Translation:They don't drink alcohol anymore.
How do i understand that this is ... they dont drink alcohol any more and they dont drink any more alcohol? The first is permanent and the second is temporary
The way I see it is that the ne....plus qualifies the verb (boivent), not the noun (alcool), so the translation will be they no longer drink alcohol or they don't drink (/are not drinking) alcohol anymore.
If you wanted to say that they are just not drinking more alcohol for the time being (e.g. they have switched to water for the rest of the evening) you could say ils ne boivent pas plus d'alcool (they are not drinking more alcohol) where the plus refers to the alcohol, not the drinking, and the ne....pas qualifies the verb.
However, just to complicate things, you could probably also use the first sentence (ne ....plus ) in the second situation to say that they were no longer drinking alcohol even if the implied time frame was just for the evening.
Is there an easier way when speaking, how to tell the difference between il and ils? I always get this wrong...
In this case, the verb boivent tells you it is plural since the singular would have been boit, but in some other cases such parle/parlent you would not be able to tell whether the pronoun was singular or plural when listening. But, as a general guide, you should always look at the verb for possible clarification if the subject pronoun is ambiguous.

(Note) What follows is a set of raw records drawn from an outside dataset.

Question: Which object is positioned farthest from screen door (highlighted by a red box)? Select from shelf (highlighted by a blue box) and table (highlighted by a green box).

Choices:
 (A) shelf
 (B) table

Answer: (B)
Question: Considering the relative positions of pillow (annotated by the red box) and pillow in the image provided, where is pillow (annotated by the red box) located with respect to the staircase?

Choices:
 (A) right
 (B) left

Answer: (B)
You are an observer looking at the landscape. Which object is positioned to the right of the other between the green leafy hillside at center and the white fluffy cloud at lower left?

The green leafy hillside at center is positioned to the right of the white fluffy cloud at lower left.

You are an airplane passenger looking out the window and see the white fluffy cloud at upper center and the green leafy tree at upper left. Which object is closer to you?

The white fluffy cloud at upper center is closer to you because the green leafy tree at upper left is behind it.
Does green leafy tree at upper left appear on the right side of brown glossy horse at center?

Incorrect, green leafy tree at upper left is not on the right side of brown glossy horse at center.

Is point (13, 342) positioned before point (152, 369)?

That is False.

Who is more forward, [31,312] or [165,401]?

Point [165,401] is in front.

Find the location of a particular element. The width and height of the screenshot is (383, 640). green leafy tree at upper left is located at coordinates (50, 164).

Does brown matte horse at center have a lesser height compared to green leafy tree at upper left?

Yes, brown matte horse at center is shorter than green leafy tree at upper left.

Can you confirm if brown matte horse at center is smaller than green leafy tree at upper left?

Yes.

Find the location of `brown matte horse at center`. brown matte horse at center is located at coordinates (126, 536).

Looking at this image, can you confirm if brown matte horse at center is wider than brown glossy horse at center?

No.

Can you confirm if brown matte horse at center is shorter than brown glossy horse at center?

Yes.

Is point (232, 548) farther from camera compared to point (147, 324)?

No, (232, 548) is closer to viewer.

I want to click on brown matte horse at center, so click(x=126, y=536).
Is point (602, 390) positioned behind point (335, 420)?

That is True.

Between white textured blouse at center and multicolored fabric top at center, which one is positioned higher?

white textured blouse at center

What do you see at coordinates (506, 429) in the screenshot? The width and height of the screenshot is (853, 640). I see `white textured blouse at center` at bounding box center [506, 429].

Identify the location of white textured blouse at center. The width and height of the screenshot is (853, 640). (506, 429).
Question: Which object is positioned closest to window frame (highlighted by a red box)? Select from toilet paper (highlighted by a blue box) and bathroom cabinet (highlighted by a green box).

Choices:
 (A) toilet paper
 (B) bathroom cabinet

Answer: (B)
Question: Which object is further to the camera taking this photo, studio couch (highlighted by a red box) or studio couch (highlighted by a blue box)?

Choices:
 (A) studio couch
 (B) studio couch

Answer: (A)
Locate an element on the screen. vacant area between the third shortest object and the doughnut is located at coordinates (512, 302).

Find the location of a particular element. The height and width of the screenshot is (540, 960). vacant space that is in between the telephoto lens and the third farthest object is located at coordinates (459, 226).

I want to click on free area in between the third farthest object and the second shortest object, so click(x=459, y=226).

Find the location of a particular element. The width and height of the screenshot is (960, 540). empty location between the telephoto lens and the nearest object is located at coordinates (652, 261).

What clues am I missing to tell me it's "they" and not "he"? I don't hear a difference in either the subject or the verb.
From my experience, the "V" of boivent in this exercise is completely inaudible.
Is there something wrong with "They aren't drinking alcohol anymore?" since that's not a separate tense in French
"They are not drinking alcohol anymore" was not accepted. So how would one differentiate between are not and do not?
Again, DL insists that any more is one word "anymore". The English dictionary has: anybody, anyhow, anyone, anything, anyway and anywhere all as one word, but any more is always two words. Fed up being incorrectly corrected!